Dataset records:
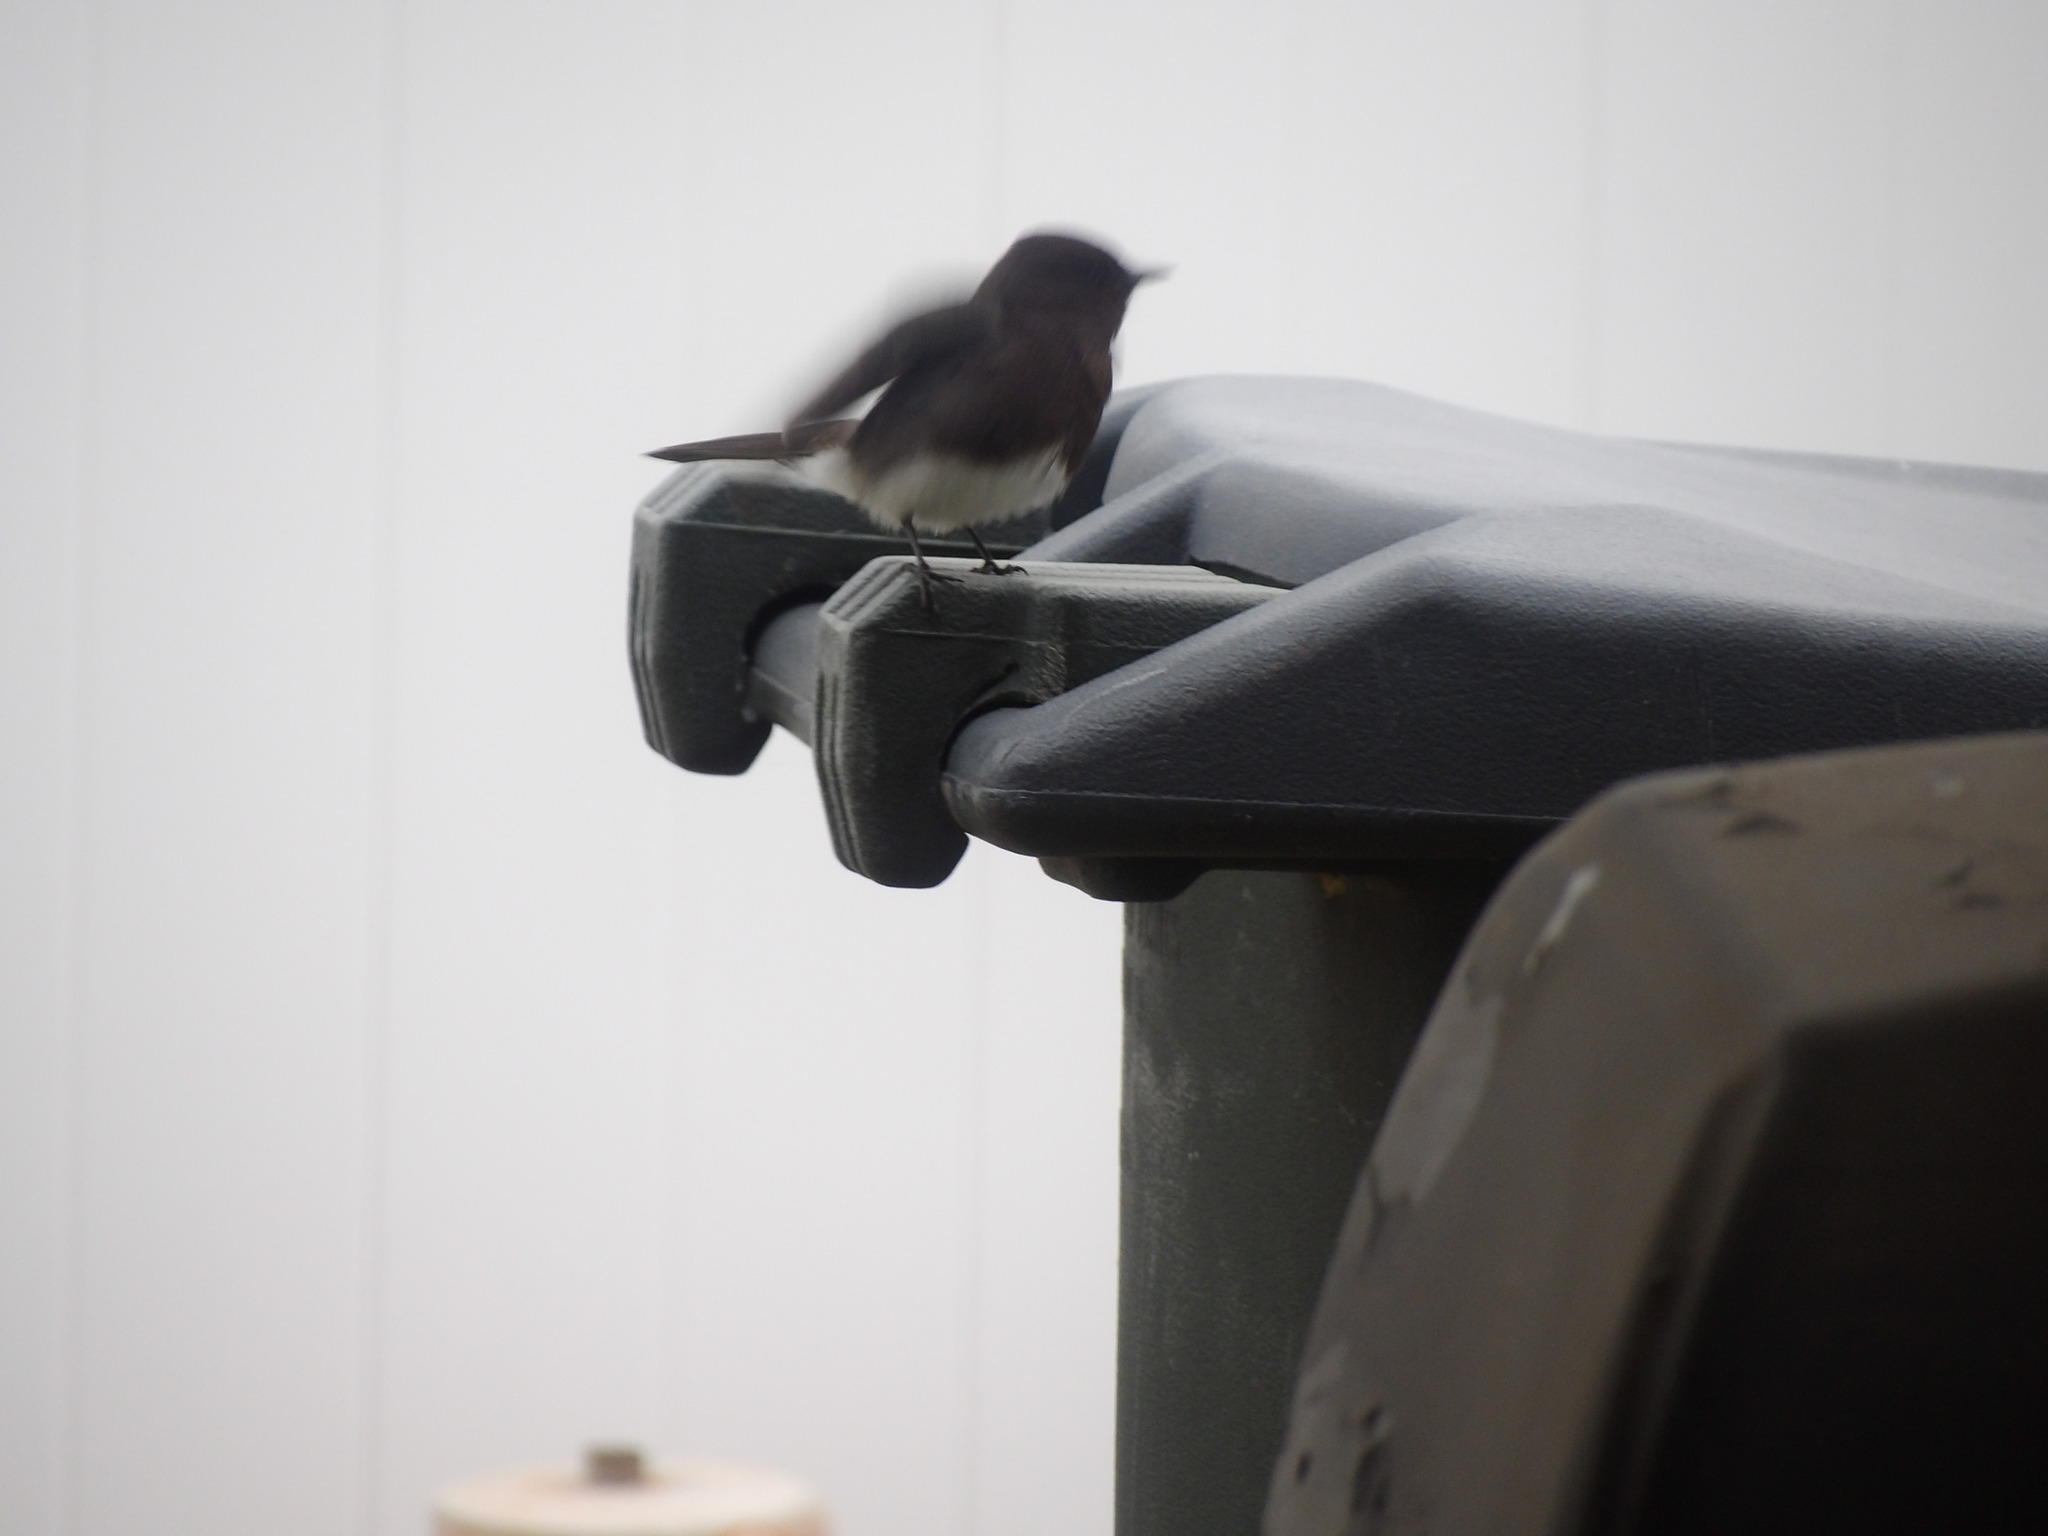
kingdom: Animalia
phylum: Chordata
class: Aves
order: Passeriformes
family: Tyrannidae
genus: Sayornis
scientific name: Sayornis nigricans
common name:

- [Exercise requirements]: Render the lines as a Markdown table with the columns Row and Line. Begin at the line that contains "order: Passeriformes", stop after the last line of the entries, and skip any blank lines. Put a row number in Row and the line itself in Line.

- [Exercise solution]:
| Row | Line |
|---|---|
| 1 | order: Passeriformes |
| 2 | family: Tyrannidae |
| 3 | genus: Sayornis |
| 4 | scientific name: Sayornis nigricans |
| 5 | common name: |